Smart New World
5. April—10. August 2014, Kunsthalle Düsseldorf
Die Bezeichnung »Big Data«, als ein Begriff aus dem Wirtschaftsjargon und mehr noch als Beschwörung eines kommenden Zusammenbruchs, ist schnell langweilig geworden. Doch die enorme Ausweitung der Bandbreite und Tiefe von Informationen über unser Verhalten, die routinemäßig erfasst werden, und die neuen Analysemöglichkeiten, die dadurch entstehen, lassen sich nicht leugnen. Einer Schätzung zufolge werden derzeit mehr als 98 Prozent der weltweiten Informationen digital gespeichert, und dieses Datenvolumen hat sich seit 2007 vervierfacht. Ein großer Teil dieser Daten wird von gewöhnlichen Menschen am Arbeitsplatz und zu Hause erzeugt, indem sie E-Mails verschicken, im Internet surfen, sich in sozialen Netzwerken bewegen, an Crowdsourcing-Projekten arbeiten und vieles mehr – und indem sie dies tun, haben sie unwissentlich dazu beigetragen, ein großartiges neues gesellschaftliches Projekt zu starten. Wir befinden uns inmitten eines großen Infrastrukturprojekts, das in gewisser Hinsicht denen der Vergangenheit – von den römischen Aquädukten bis zur Encyclopédie der Aufklärung – gleichkommt.[7] Das digitale Spiegelbild des Gegenwartsmenschen ist in Hunderte Einzelteile zersplittert.[8]

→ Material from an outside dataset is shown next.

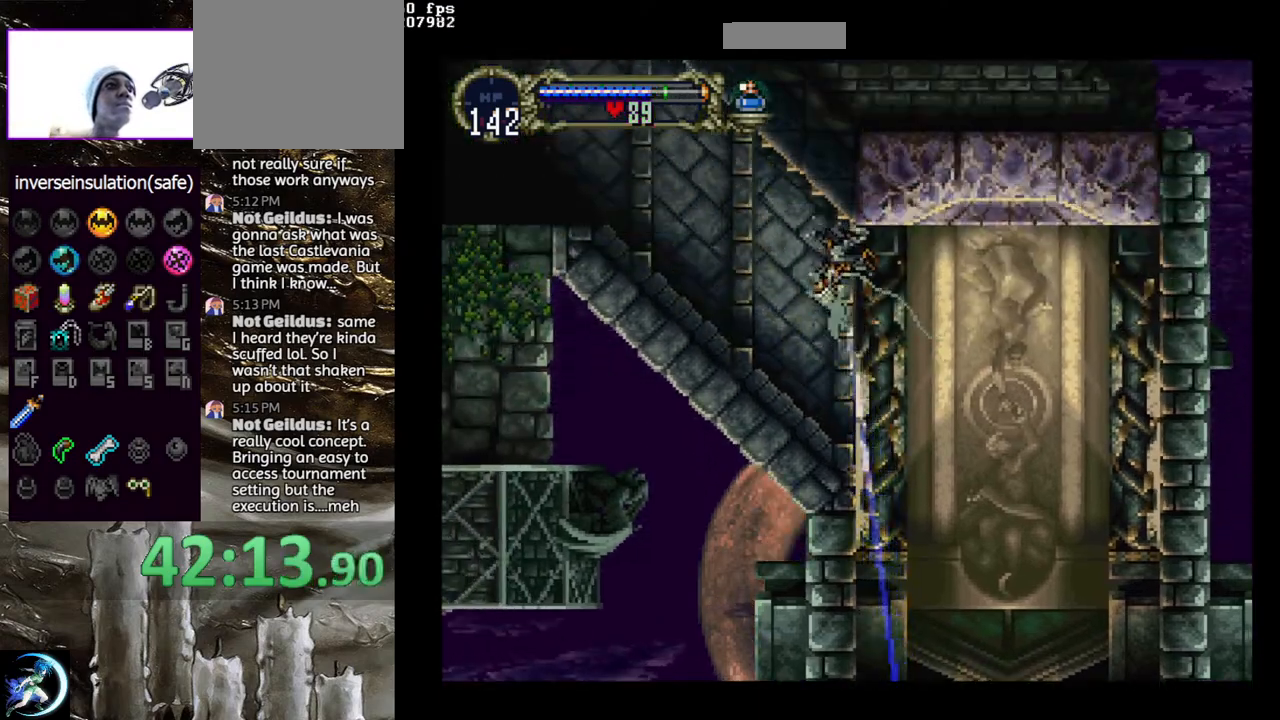
{"buttons": ["DPAD_LEFT"], "left_stick": "center", "right_stick": "center", "events": []}
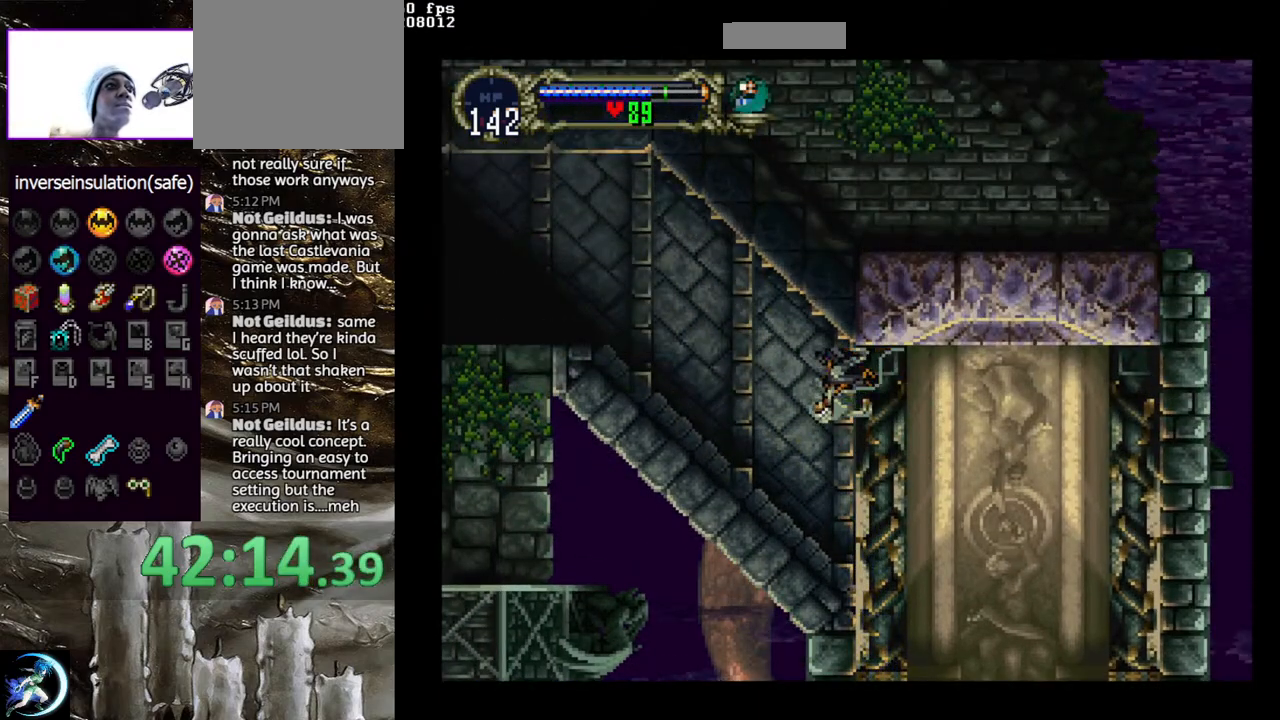
{"buttons": [], "left_stick": "center", "right_stick": "center", "events": [[500, "DPAD_LEFT", "up"]]}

Das Wissen im Internet ist dynamisch. Es ist flüchtig. Es ist volatil. Es ändert jeden Tag seine Gestalt. Wir wissen wenig über seine Quellen, über die dahinterstehenden Interessen und seine Glaubwürdigkeit.[9] Die Folge ist eine zunehmende Copy-and-paste-Kultur ohne echte Aneignung des Inhalts.[10] Informationen wollen gratis sein. Gleichzeitig wollen Informationen teuer sein. Informationen wollen gratis sein, weil es so billig geworden ist, sie zu verbreiten, zu kopieren und neu zusammenzustellen – zu billig, um messbar zu sein. Sie wollen teuer sein, weil sie für den Empfänger unermesslich wertvoll sein können. Diese Spannung wird sich nicht auflösen.[11]
Im Fokus der Ausstellung Smart New World steht der grundlegende, die Gesellschaft radikal verändernde Prozess der Digitalisierung – die Auflösung und Überführung analoger Informationen in digitale Codes zum Zweck ihrer Speicherung und Weiterverarbeitung. Die eingeladenen Künstlerinnen und Künstler nutzen die rasanten Entwicklungen der digitalen Technologie nicht nur als Inspiration für ihre Bildwelten, sondern reflektieren vor allem deren kulturelle, gesellschaftliche und politische Dimension.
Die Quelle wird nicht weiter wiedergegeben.